The test exercises ECPGget_desc, ECPGdeallocate_all, ECPGprepared_statement, and the connection-less ECPGdo path. The ecpg_freeStmtCacheEntry() path could not be reached by black-box testing — Shruthi noted no existing test covers that line either, which suggests the statement cache's eviction path is broadly under-tested.

Back-branch considerations: meson wasn't present in REL_15/REL_14, requiring a separate v3_test_v15 patch stripping meson bits. Also a cleanup ROLLBACK was added before DISCONNECT to avoid leaving test table test1 behind.

Post-Commit Fallout

After Andrew Dunstan pushed the combined patches on 2026-05-01, Alexander Lakhin reported that the buildfarm animal dikkop was still segfaulting in thread/prep and thread/alloc — reproducible by constraining max_connections = 10 and running the ecpg tests. The crash signature is different from the original bug:

  1. In thread/prep, deallocate_one() crashes at this->stmt->connection->connection because this->stmt itself is corrupted (0x242028205345554c — that's ASCII " ( SELEC", i.e., fragments of a query string), indicating a use-after-free or concurrent-mutation issue in the prepared-statement list.
  2. In thread/alloc, pqRowProcessor crashes because conn->result is NULL — libpq-level state corruption.

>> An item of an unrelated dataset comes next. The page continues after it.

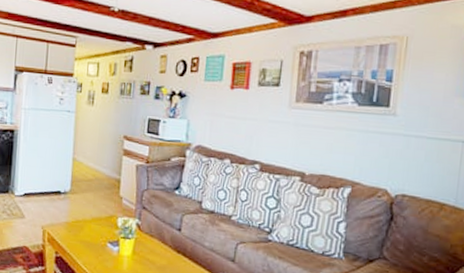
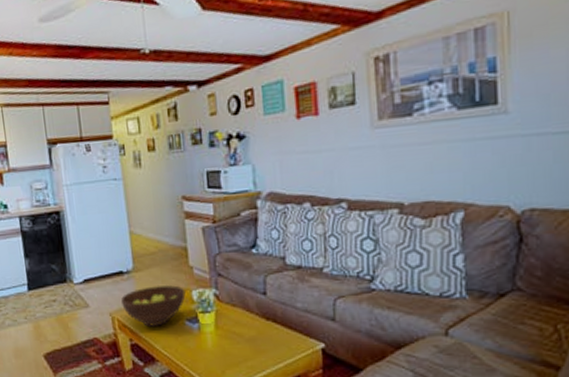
fruit bowl: none [54,208,112,244] -> present [121,285,186,327]

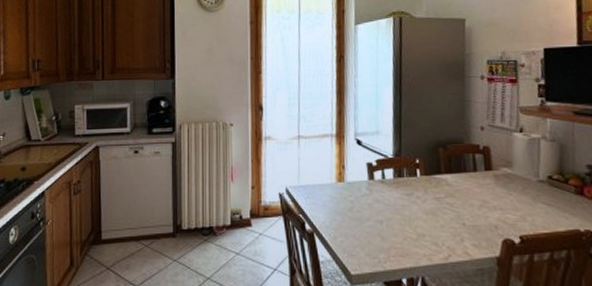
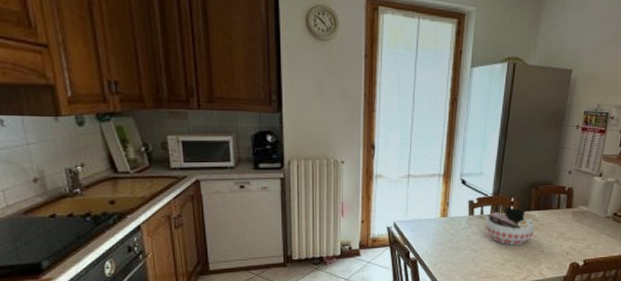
bowl: none [388,170,449,217] -> present [485,207,535,246]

Tom Lane confirmed reproduction and observed "sorry, too many clients already" in the postmaster log: when multiple threads attempt connections in parallel and some fail, the test programs don't tolerate the failure — they proceed to use prepared statements / execute queries on partially-initialized or concurrently-torn-down state. Tom explicitly noted this is not new in v19; v18 behaves the same.

So the original NULL-connection fix is correct and complete for its stated scope, but it exposed a deeper, pre-existing concurrency bug in ecpg's thread-aware test programs (and possibly in libecpg's thread-local connection bookkeeping). This is a classic outcome of defensive hardening: fixing the easy NULL-deref shifts the failure mode to the more serious race. Andrew committed to digging further.

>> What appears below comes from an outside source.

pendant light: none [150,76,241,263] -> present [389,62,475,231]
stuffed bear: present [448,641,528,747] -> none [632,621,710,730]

Architectural Observations

  1. libecpg uses two parallel idioms for connection validation (ecpg_init() vs. inline ecpg_get_connection() + ecpg_raise()). Neither is wrong, but the inconsistency is precisely what allowed these sites to be overlooked for a decade-plus. A static-analysis audit or a wrapper macro enforcing the check would prevent recurrence.

  2. The statement cache holds its own connection pointer, independent of the caller's current connection. Any cleanup path through the cache must treat that pointer as potentially stale. This is the same pattern that causes bugs in libpq's async result management.

  3. Resource-acquisition ordering matters in error paths. The ECPGget_desc() locale-save issue shows that fixes to "return earlier" can silently leak if validation is inserted after acquisition. Moving the check up is structurally safer than adding cleanup.

  4. The dikkop failures suggest libecpg's thread-safe connection handling has a use-after-free when connections fail under contention. The corrupted this->stmt pointer indicates either an unlocked list mutation or premature free of a struct statement while another thread holds a pointer into the prepared-statements list.